### [Extract provided]
• • •
On a machine with this much RAM, the ratio knobs are too coarse, so I switched to the byte-denominated equivalents, which let you set an absolute figure that does not balloon with memory size:
# /etc/sysctl.d/30-writeback.conf
vm.dirty_background_bytes = 268435456 # 256 MiB
vm.dirty_bytes = 536870912 # 512 MiB
Setting the _bytes variants automatically zeroes out the corresponding _ratio values, which is the documented behaviour and exactly what you want here. Apply with sysctl -p /etc/sysctl.d/30-writeback.conf.
The effect was immediate. Dirty pages now hover in the low hundreds of megabytes and the flushers keep pace with the incoming stream. There is no longer a giant backlog to drain, so there is no longer a stall to drain it. The latency graph went from a heartbeat to a flat line.
the trade-off, stated honestly
This is not free and I would not apply it blindly everywhere. By forcing writeback to happen sooner, you give up some of the cache's ability to coalesce writes and absorb bursts. A workload that does a big batch write and then goes quiet might actually prefer the generous defaults, because it can take the whole burst into cache and dribble it out during the idle period that follows. You also expose yourself slightly more to the underlying disk's real throughput, because you are no longer hiding behind a 12 GB buffer.
• • •
(Data records)
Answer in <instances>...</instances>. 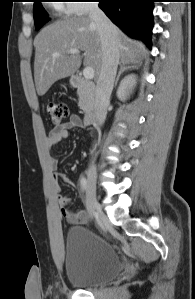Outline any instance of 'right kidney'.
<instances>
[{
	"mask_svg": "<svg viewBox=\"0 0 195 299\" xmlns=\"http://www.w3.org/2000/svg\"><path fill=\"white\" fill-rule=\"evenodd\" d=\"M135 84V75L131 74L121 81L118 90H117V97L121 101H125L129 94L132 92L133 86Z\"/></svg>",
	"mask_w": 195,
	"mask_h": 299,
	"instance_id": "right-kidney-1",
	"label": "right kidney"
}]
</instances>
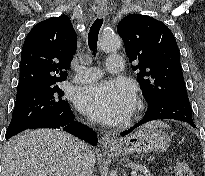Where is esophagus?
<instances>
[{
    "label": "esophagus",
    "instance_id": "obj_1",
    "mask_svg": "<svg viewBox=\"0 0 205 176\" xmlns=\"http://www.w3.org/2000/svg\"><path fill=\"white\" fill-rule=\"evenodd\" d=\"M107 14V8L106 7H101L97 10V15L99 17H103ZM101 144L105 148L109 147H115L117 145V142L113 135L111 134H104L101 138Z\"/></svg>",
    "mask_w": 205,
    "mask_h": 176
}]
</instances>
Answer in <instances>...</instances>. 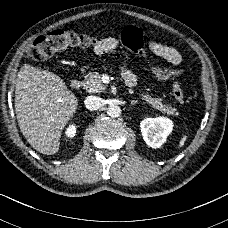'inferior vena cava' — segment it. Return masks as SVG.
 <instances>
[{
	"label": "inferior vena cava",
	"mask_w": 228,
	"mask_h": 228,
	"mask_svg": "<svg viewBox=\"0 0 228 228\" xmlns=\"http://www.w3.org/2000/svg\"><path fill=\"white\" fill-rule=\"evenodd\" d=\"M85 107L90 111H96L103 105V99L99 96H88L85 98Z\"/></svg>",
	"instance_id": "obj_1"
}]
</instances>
• • •
### [The task]
Continue the text on tuning dirty-page writeback from its last sentence above.

### [Expected answer]
The deciding question is the shape of your writes. Sustained, high-rate, continuous writes (logging, ingestion, anything streaming) benefit from small thresholds because the backlog never had a quiet period to drain into anyway. Bursty writes with idle gaps may genuinely want the big buffer.
For this box, the workload was relentless and the requirement was predictable latency, so trading a little peak throughput for the elimination of multi-second stalls was an easy call. Measure your own /proc/meminfo against your own latency before you copy these numbers. The principle travels; the exact figures belong to your machine.